This article and a radio report by Amy Bracken for The World in Words originally appeared on PRI.org on December 22, 2014 and is republished as part of a content-sharing agreement.
Frandy Calixte is an 11-year-old boy who lives in a small village on the drought-prone island of Lagonav, Haiti. Sitting outside his house with his mother and teacher, he tells me he wants to be a nurse when he grows up, but his mother corrects him.
“Doctor,” she says, and he amends his answer.
Almost everyone here is a small farmer; higher education is virtually unheard of. But Calixte is bucking the trend by going to a different kind of school: The Matenwa Community School, just down the rocky road from Calixte’s house.
Matenwa is also bucking the norms of Haitian education. At the start of an all-school assembly, students stand up and share what’s good and bad — a lesson they enjoyed, or how they didn’t like the behavior of other students or even teachers. In class, students sit in a circle, following the school’s philosophy that children should be seen, heard and treated with respect.
There's another essential part of the school's method, the staff says: teaching in the students’ native language, Creole, instead of French.
Only an estimated 5 percent of Haitians are fluent in French, but it's still the language of government-funded textbooks. “When I was in school, I never really learned French,” says Calixte’s mother, who calls herself Madame Frantz Calixte. When I ask how she succeeded in school, she laughs. “I didn’t really pass my exams,” she says.
But of her sons? “They’re learning better than I did,” she says.
Abner Sauveur, who grew up in the village of Matenwa, was also taught entirely in French, despite not being able to understand everything. When teachers got frustrated with the language barrier, he says, they lashed out — literally — at their students.
“The way they beat me in school, I knew the system was bad,” he says. “People can’t learn like that.”
Sauveur never finished high school. But, in 1996, he and American teacher Chris Low co-founded the Matenwa Community School to provide “education that allowed people to reflect and share their ideas,” he says, “education that lets them learn better.” Using Creole was a necessity.
Matenwa uses Creole in all its instruction and textbooks through the third grade, when French is introduced as a second language. After that, textbooks for subjects like geography and history are all in French, simply because such books still aren’t available in Creole.
Matenwa’s co-founders hope that one day all books will be in both French and Creole. For earlier grades, the administration raises money to buy Creole books, and students make their own.
But many parents still believe French is the language of education, even in the earliest grades. They believe its spelling and grammar are more established than Creole, and that the earlier children are exposed to French, the better off they’ll be — even if they don’t understand at first.

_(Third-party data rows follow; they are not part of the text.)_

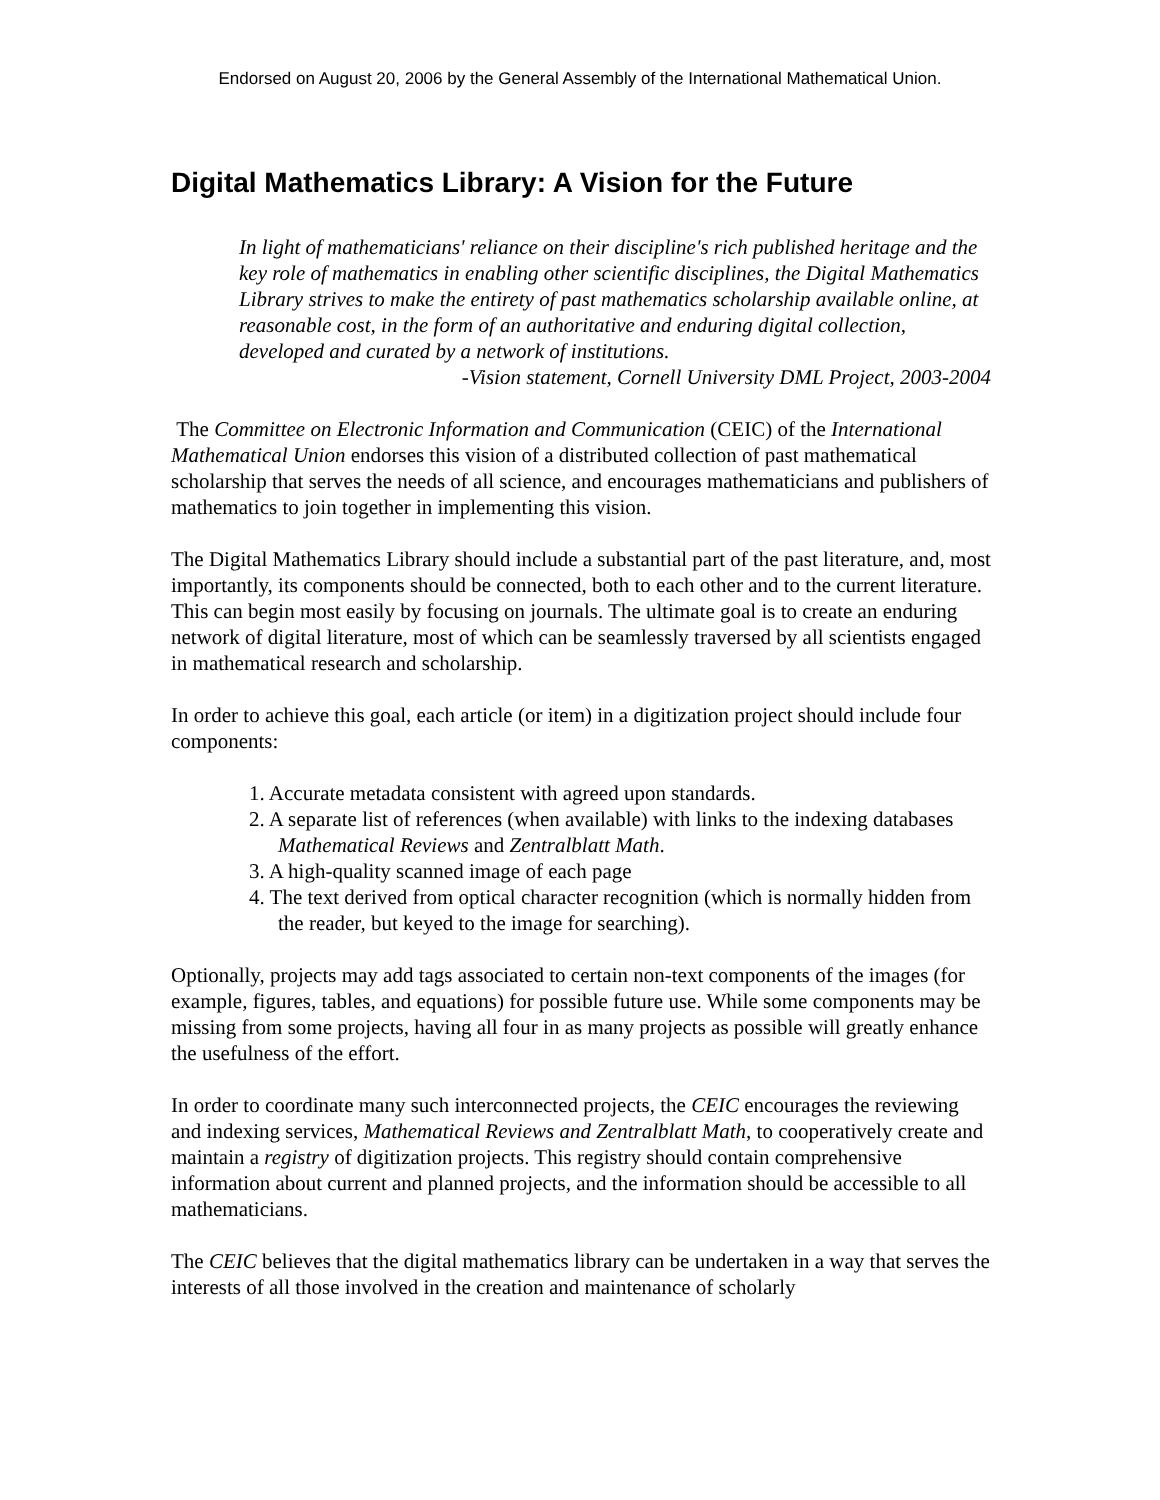Endorsed on August 20, 2006 by the General Assembly of the International Mathematical Union.
Digital Mathematics Library: A Vision for the Future
In light of mathematicians' reliance on their discipline's rich published heritage and the key role of mathematics in enabling other scientific disciplines, the Digital Mathematics Library strives to make the entirety of past mathematics scholarship available online, at reasonable cost, in the form of an authoritative and enduring digital collection, developed and curated by a network of institutions.
-Vision statement, Cornell University DML Project, 2003-2004
The Committee on Electronic Information and Communication (CEIC) of the International Mathematical Union endorses this vision of a distributed collection of past mathematical scholarship that serves the needs of all science, and encourages mathematicians and publishers of mathematics to join together in implementing this vision.
The Digital Mathematics Library should include a substantial part of the past literature, and, most importantly, its components should be connected, both to each other and to the current literature. This can begin most easily by focusing on journals. The ultimate goal is to create an enduring network of digital literature, most of which can be seamlessly traversed by all scientists engaged in mathematical research and scholarship.
In order to achieve this goal, each article (or item) in a digitization project should include four components:
1. Accurate metadata consistent with agreed upon standards.
2. A separate list of references (when available) with links to the indexing databases Mathematical Reviews and Zentralblatt Math.
3. A high-quality scanned image of each page
4. The text derived from optical character recognition (which is normally hidden from the reader, but keyed to the image for searching).
Optionally, projects may add tags associated to certain non-text components of the images (for example, figures, tables, and equations) for possible future use. While some components may be missing from some projects, having all four in as many projects as possible will greatly enhance the usefulness of the effort.
In order to coordinate many such interconnected projects, the CEIC encourages the reviewing and indexing services, Mathematical Reviews and Zentralblatt Math, to cooperatively create and maintain a registry of digitization projects. This registry should contain comprehensive information about current and planned projects, and the information should be accessible to all mathematicians.
The CEIC believes that the digital mathematics library can be undertaken in a way that serves the interests of all those involved in the creation and maintenance of scholarly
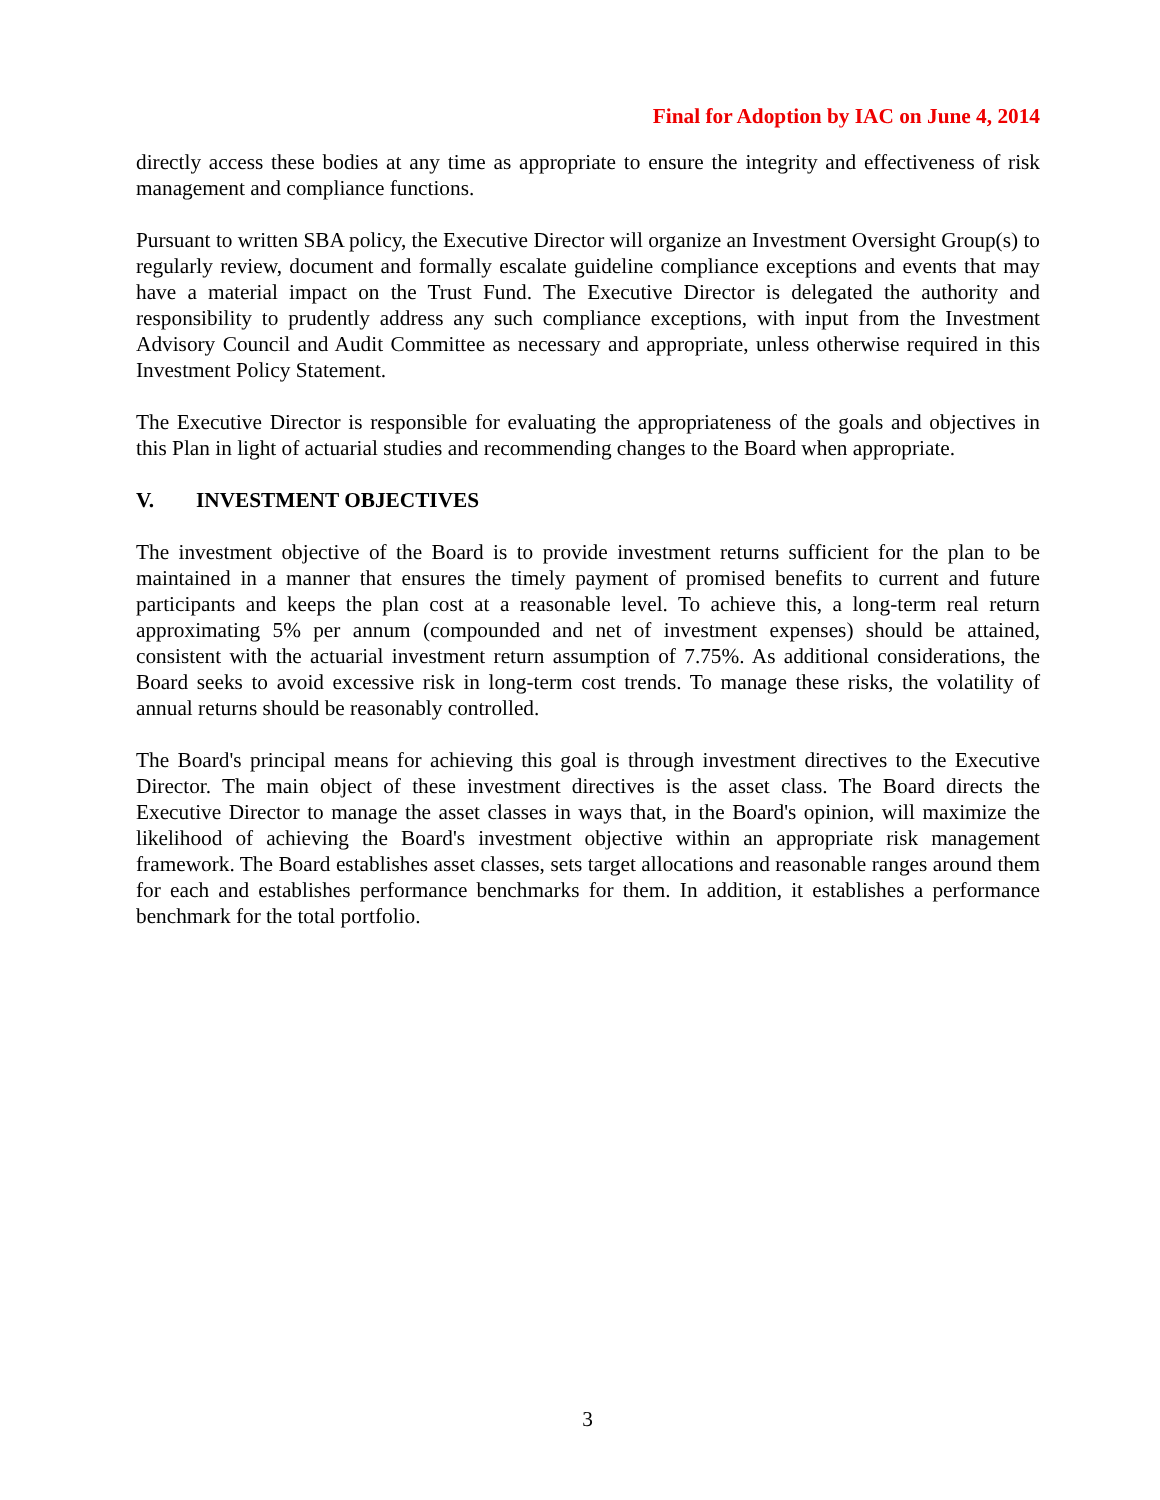Final for Adoption by IAC on June 4, 2014
directly access these bodies at any time as appropriate to ensure the integrity and effectiveness of risk management and compliance functions.
Pursuant to written SBA policy, the Executive Director will organize an Investment Oversight Group(s) to regularly review, document and formally escalate guideline compliance exceptions and events that may have a material impact on the Trust Fund. The Executive Director is delegated the authority and responsibility to prudently address any such compliance exceptions, with input from the Investment Advisory Council and Audit Committee as necessary and appropriate, unless otherwise required in this Investment Policy Statement.
The Executive Director is responsible for evaluating the appropriateness of the goals and objectives in this Plan in light of actuarial studies and recommending changes to the Board when appropriate.
V. INVESTMENT OBJECTIVES
The investment objective of the Board is to provide investment returns sufficient for the plan to be maintained in a manner that ensures the timely payment of promised benefits to current and future participants and keeps the plan cost at a reasonable level. To achieve this, a long-term real return approximating 5% per annum (compounded and net of investment expenses) should be attained, consistent with the actuarial investment return assumption of 7.75%. As additional considerations, the Board seeks to avoid excessive risk in long-term cost trends. To manage these risks, the volatility of annual returns should be reasonably controlled.
The Board's principal means for achieving this goal is through investment directives to the Executive Director. The main object of these investment directives is the asset class. The Board directs the Executive Director to manage the asset classes in ways that, in the Board's opinion, will maximize the likelihood of achieving the Board's investment objective within an appropriate risk management framework. The Board establishes asset classes, sets target allocations and reasonable ranges around them for each and establishes performance benchmarks for them. In addition, it establishes a performance benchmark for the total portfolio.
3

“When the Matenwa school started, it was very difficult,” Sauveur says. “There were parents who would withdraw their students from school because we were teaching in Creole.” But he says those parents have returned their kids to Matenwa. Now political leaders from the prime minister on down are calling for more Creole education, and some are calling Matenwa a model.
Jonès Lagrandeur, the superintendent for the more than 200 schools on Lagonav Island, was also against Creole instruction at first. “Of course! Because of the way we were raised,” he says. “But then we came to better understand it. I was a skeptic, but now I’m a die-hard fan. Since Matenwa came along, we’ve turned a page in history.”
Matenwa also offers “mother tongue” training to educators around the country, but mostly works with neighboring schools. Lagrandeur claims that’s why national exam scores on the island this year were the highest ever.
Michel DeGraff, a Haitian linguist who works at MIT, says tests already show the Matenwa students’ Creole reading skills are almost three times the average score for 84 mainland schools tested by the World Bank.
DeGraff says he can tell French-based education isn’t working just by hearing people study. “It’s this sing-along type of tone, where often they break the sentence in the middle,” he says, “which means that they don’t understand what they’re studying.” It's the same kind of studying he did as a child, when Creole was disdained at his schools.
Now, as a member of the new Creole Academy, DeGraff is now tasked with promoting the language in all areas. But his main focus is education, including tools to help teachers teach science in Creole, and the translation of 21 math computer games into Creole.
Back at Matenwa, I visited on a Friday, when educators gathered for mother tongue training. They got pointers and books, and they discussed how they'd go back and train more people themselves.
“In the beginning it was just us who were teaching in Creole,” says Abner Sauveur, the school's co-founder says. “Now there are 10 schools who come here for training, every month. When I look at that experience, I believe that after 15, 20, 30 years, I might be dead already, but it’s possible that the system will be completely changed in Haiti.”
But at the training session, Sauveur distributes manuals that seem to have nothing to do with how to teach in Creole. They’re about stopping corporal punishment, communicating productively with students and protecting kids from sexual abuse. So is Matenwa a model because of Creole, or because of that attention to the rights of children?
I ask the teachers: Wouldn’t this school be influential even if all the classes were in French?
Their response? This could never happen in French.